Although a handful of states have special membership meeting petition requirements worse than NCUA's 750-signature cap, the vast majority requires many more members to call a special meeting. If DFCU Financial were a Michigan-chartered credit union, over 16,000 member signatures would have been required. If Maryland-chartered, Lafayette FCU would require over twice as many member signatures as the FCU bylaws.
By far the most common state chartered credit union requirement is 10% of the entire membership. There are other states where credit union leaders can select their own requirements to include in the bylaws. The Illinois statutes, among others, don't even contemplate members being able to call special meetings. A state like California with a significant number of really large credit unions requires at least 3% of the entire membership. Even that relatively low 3% number assures that it would take over 20,000 member signatures to disrupt California-chartered The Golden 1 CU's governance structure.

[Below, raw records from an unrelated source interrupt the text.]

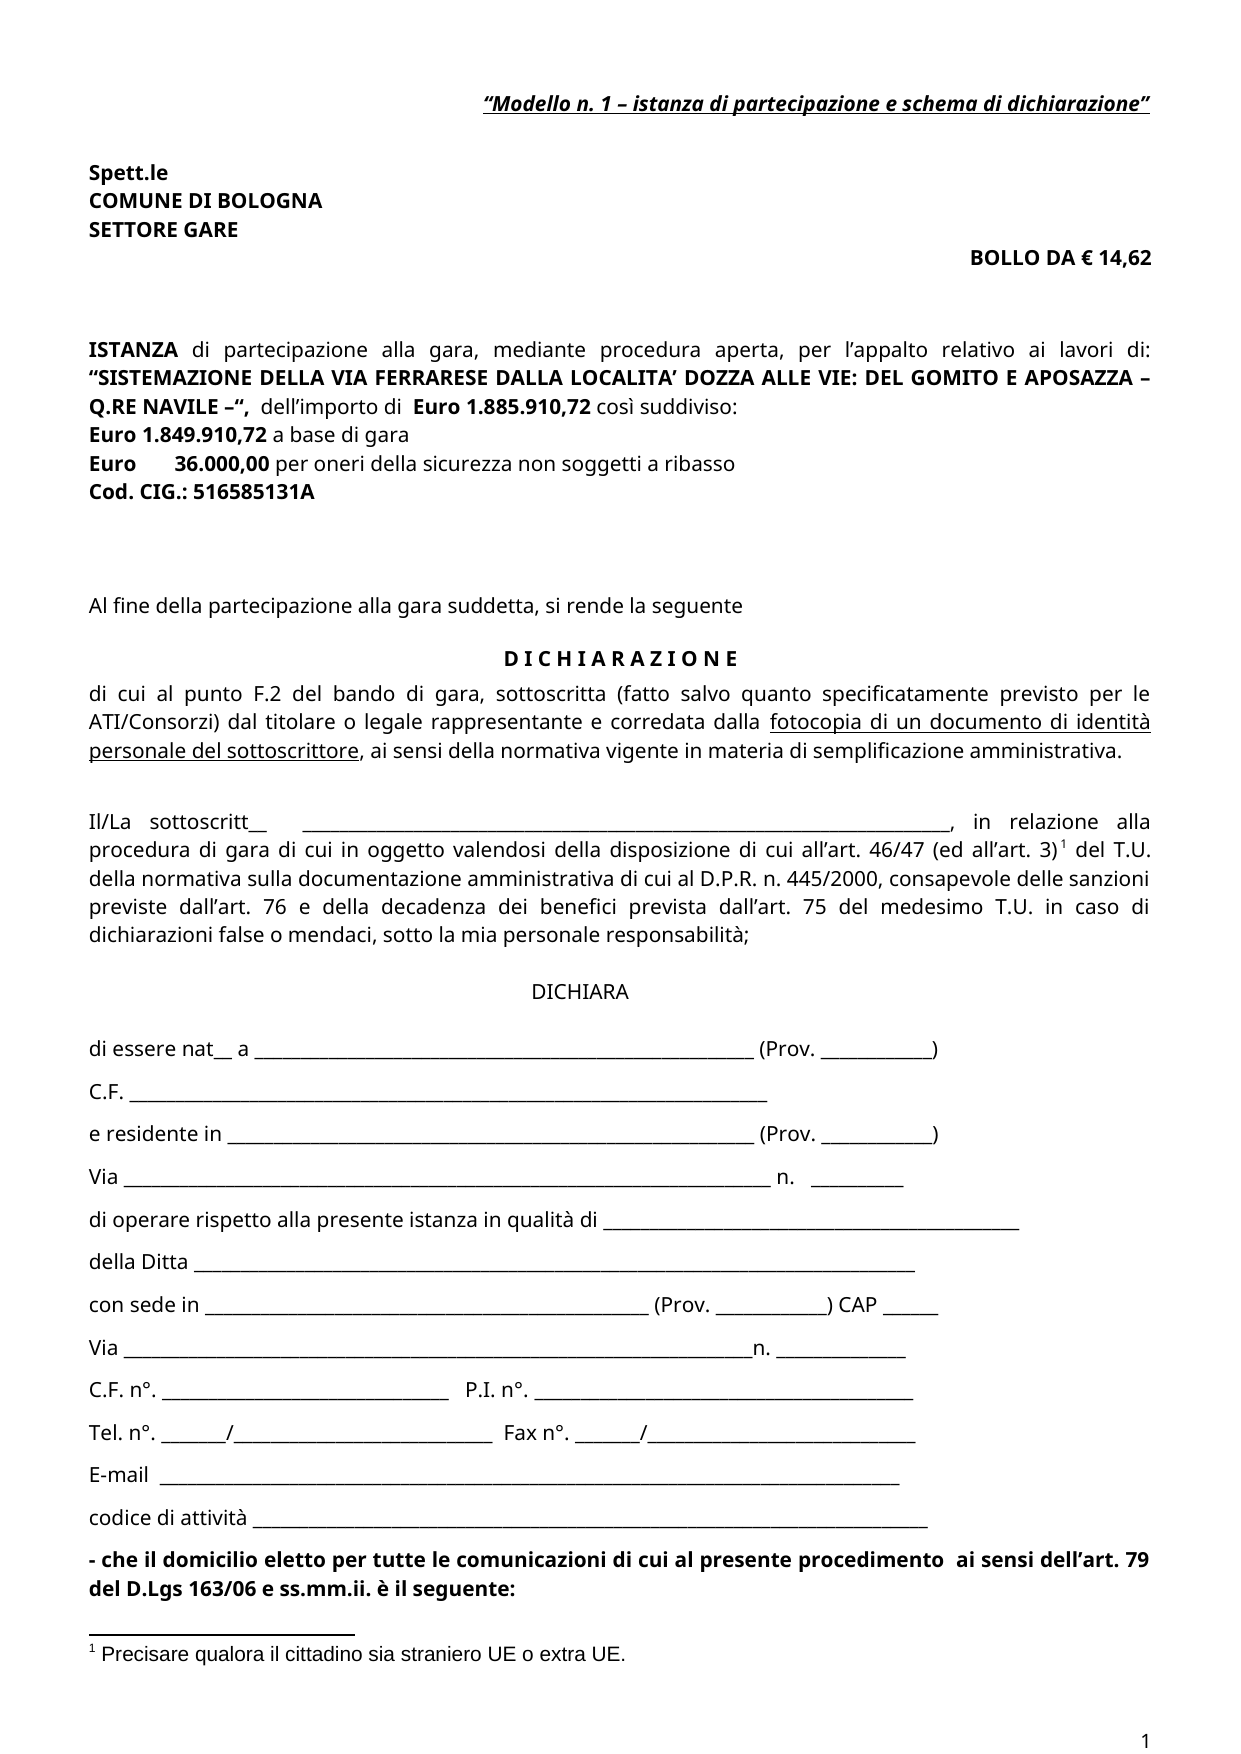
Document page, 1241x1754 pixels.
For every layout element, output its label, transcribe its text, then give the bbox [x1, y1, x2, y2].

text Il/La sottoscritt__ ______________________________________________________________________, in relazione alla procedura di gara di cui in oggetto valendosi della disposizione di cui all’art. 46/47 (ed all’art. 3) del T.U. della normativa sulla documentazione amministrativa di cui al D.P.R. n. 445/2000, consapevole delle sanzioni previste dall’art. 76 e della decadenza dei benefici prevista dall’art. 75 del medesimo T.U. in caso di dichiarazioni false o mendaci, sotto la mia personale responsabilità; [89, 807, 1152, 949]
text ISTANZA di partecipazione alla gara, mediante procedura aperta, per l’appalto relativo ai lavori di: “SISTEMAZIONE DELLA VIA FERRARESE DALLA LOCALITA’ DOZZA ALLE VIE: DEL GOMITO E APOSAZZA – Q.RE NAVILE –“, dell’importo di Euro 1.885.910,72 così suddiviso: [89, 335, 1152, 420]
text della Ditta ______________________________________________________________________________ [89, 1247, 1152, 1276]
text E-mail ________________________________________________________________________________ [89, 1460, 1152, 1489]
text Al fine della partecipazione alla gara suddetta, si rende la seguente [89, 591, 1152, 619]
text Cod. CIG.: 516585131A [89, 477, 1152, 506]
text C.F. n°. _______________________________ P.I. n°. _________________________________________ [89, 1375, 1152, 1404]
text Precisare qualora il cittadino sia straniero UE o extra UE. [89, 1641, 1152, 1665]
text di operare rispetto alla presente istanza in qualità di _____________________________________________ [89, 1205, 1152, 1233]
text Via ______________________________________________________________________ n. __________ [89, 1162, 1152, 1191]
text Via ____________________________________________________________________n. ______________ [89, 1333, 1152, 1361]
text e residente in _________________________________________________________ (Prov. ____________) [89, 1119, 1152, 1148]
text Tel. n°. _______/____________________________ Fax n°. _______/_____________________________ [89, 1418, 1152, 1446]
text di cui al punto F.2 del bando di gara, sottoscritta (fatto salvo quanto specificatamente previsto per le ATI/Consorzi) dal titolare o legale rappresentante e corredata dalla fotocopia di un documento di identità personale del sottoscrittore, ai sensi della normativa vigente in materia di semplificazione amministrativa. [89, 679, 1152, 764]
text Euro 36.000,00 per oneri della sicurezza non soggetti a ribasso [89, 449, 1152, 477]
text C.F. _____________________________________________________________________ [89, 1077, 1152, 1105]
subtitle “Modello n. 1 – istanza di partecipazione e schema di dichiarazione” [89, 89, 1152, 117]
text Euro 1.849.910,72 a base di gara [89, 420, 1152, 449]
subtitle Spett.le [89, 158, 1152, 186]
subtitle D I C H I A R A Z I O N E [89, 644, 1152, 673]
text di essere nat__ a ______________________________________________________ (Prov. ____________) [89, 1034, 1152, 1063]
text codice di attività _________________________________________________________________________ [89, 1503, 1152, 1531]
text con sede in ________________________________________________ (Prov. ____________) CAP ______ [89, 1290, 1152, 1318]
subtitle COMUNE DI BOLOGNA [89, 186, 1152, 215]
text DICHIARA [457, 977, 1152, 1006]
text SETTORE GARE [89, 215, 1152, 243]
subtitle BOLLO DA € 14,62 [384, 243, 1152, 272]
text - che il domicilio eletto per tutte le comunicazioni di cui al presente procedimento ai sensi dell’art. 79 del D.Lgs 163/06 e ss.mm.ii. è il seguente: [89, 1546, 1152, 1602]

NCUA may be looking at FCU bylaw enforcement as yet another way to interfere in a credit union's business decision to convert its charter to that of a mutual savings bank, but the application of NCUA's decision will almost assuredly be to every type of bylaw dispute. Who will be more fair and balanced--NCUA or the courts? If NCUA intervenes in these high stakes disputes, won't it end up in court anyway?
If Credit Union Times really wants to do a service for the credit union industry, it will drop the bylaws enforcement issue and instead use its bully pulpit to encourage NCUA to replace the 750-cap for membership meeting petitions with something more responsible. Such a move will reassure the industry and Congressional policymakers that this country's largest federally chartered credit unions are not so vulnerable to governance disruption that credit unions' reputations are at risk and the share insurance fund is unnecessarily exposed. Marvin C. Umholtz President/CEO Umholtz Strategic Planning & Consulting Services Castlerock, Colo. (Editor's Note: Mr. Umholtz is affiliated with the Coalition for Credit Union Charter Options, a group that advocates for credit unions converting to mutual savings banks.)